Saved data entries
------------------------------------------------------------

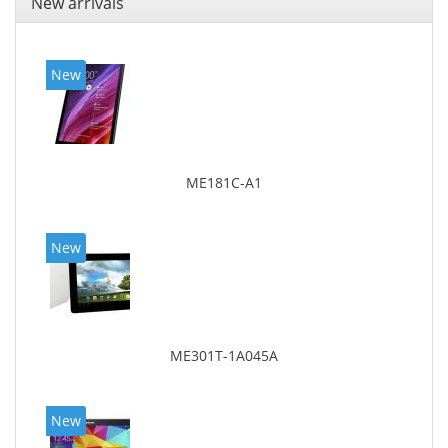
New arrivals
New
ME181C-A1
New
ME301T-1A045A
New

------------------------------------------------------------

Directions for this task: The output should consist of the records above, reproduced exactly, without pictures.

Result of this exercise:
New arrivals
New
ME181C-A1
New
ME301T-1A045A
New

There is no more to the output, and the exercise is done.